Entrepreneurs need to be able to ask these questions of themselves because attorneys are not great evaluators of this risk and will typically recommend incorporation regardless of the merits. If you are a cynic, you may think that this is because lawyers want the fees. However, I can assure you that no one is getting rich forming small, single member LLCs. The reason attorneys will almost always recommend some form of incorporation is because if the remote situation/worst case scenario manifests itself, the attorney will at a minimum look foolish for not recommending a corporation and at worst potentially have some malpractice exposure.

Thus, I can usually only recommend sole proprietorships in the abstract.
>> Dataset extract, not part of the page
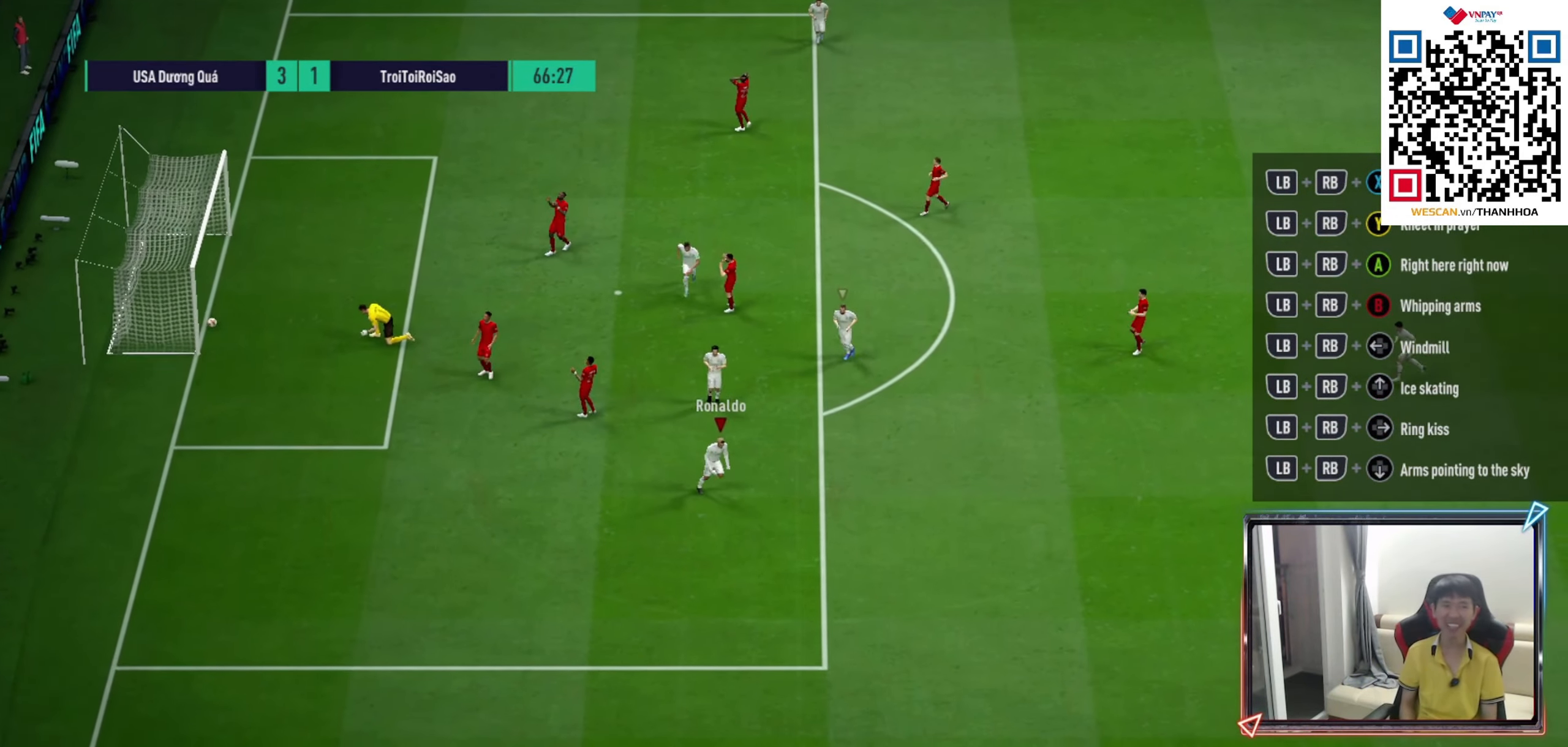
{"buttons": ["CROSS"], "left_stick": "up-left", "right_stick": "center", "events": [[250, "CROSS", "down"], [333, "L1", "down"], [383, "L1", "up"], [417, "CROSS", "up"], [417, "left_stick", "up-left"], [467, "CROSS", "down"]]}
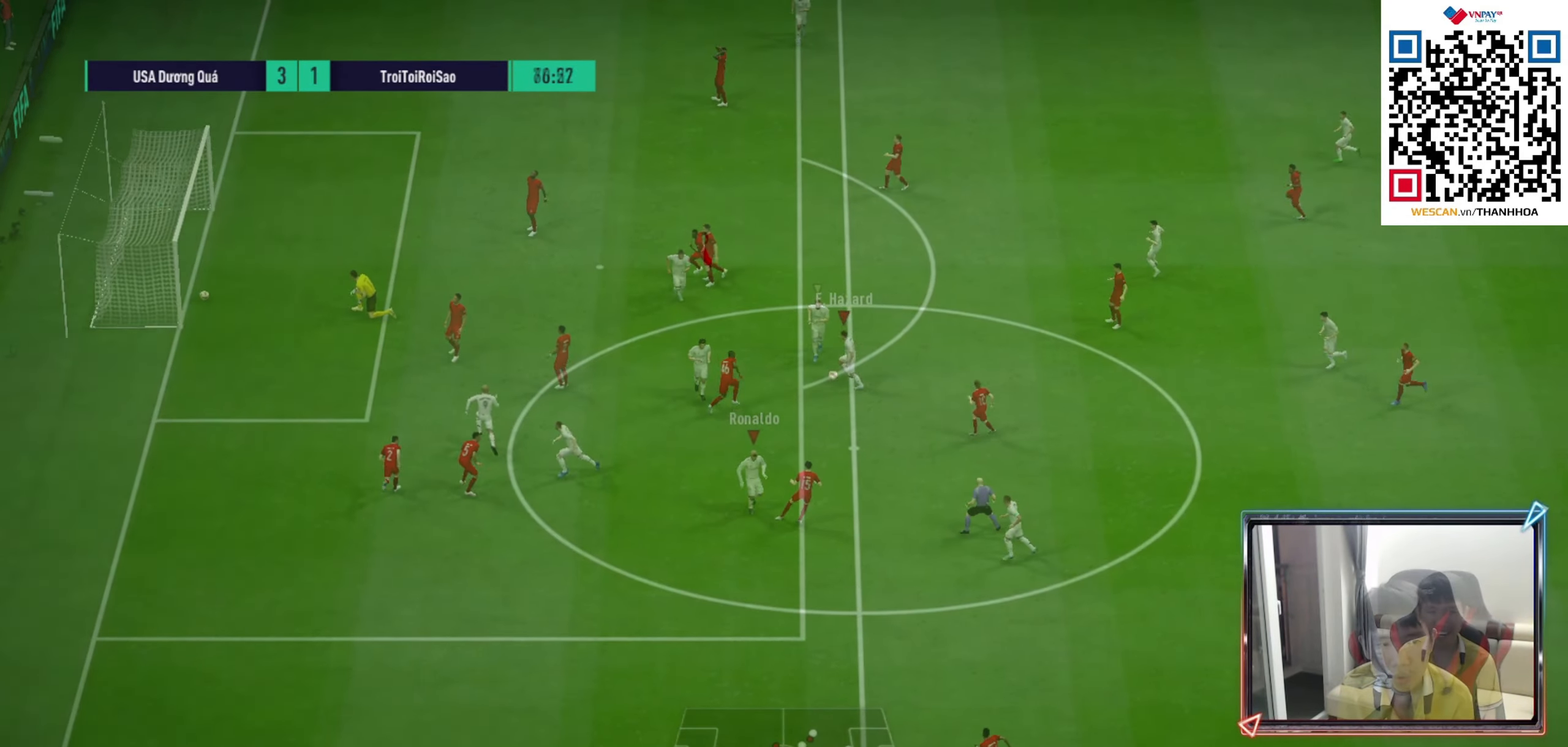
{"buttons": ["L2"], "left_stick": "up-left", "right_stick": "center", "events": [[50, "CROSS", "up"], [300, "R1", "down"], [367, "L2", "down"], [483, "R1", "up"]]}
Clients need to be informed about the issue and savvy enough to take responsibility for not incorporating. However, if they do take this approach, they can usually get started more quickly and more easily and come out in the same position as if they had incorporated.

One of the great things about America is the ease with which you can start a business. If you want to start a business tomorrow, go for it. From a legal standpoint, sometimes the only thing you need to do is get a business license from city hall. You do not need to get lost in the nuances of choice of entity. Sometimes the best advice is the easiest advice. Just Do It.

Mike Goodrich
Goodrich Law Firm, LLC

1 If you have partners, shareholders or some other co-owner, you need to form a company so that you have the respective rights and duties of ownership clearly established. Otherwise, you are a partnership which carries fiduciary obligations which may or may not be appropriate for the situation.
2 In other words, you do not have to file a separate tax return.
3 Also note that as a general rule, the corporate veil is the same between an LLC and a corporation.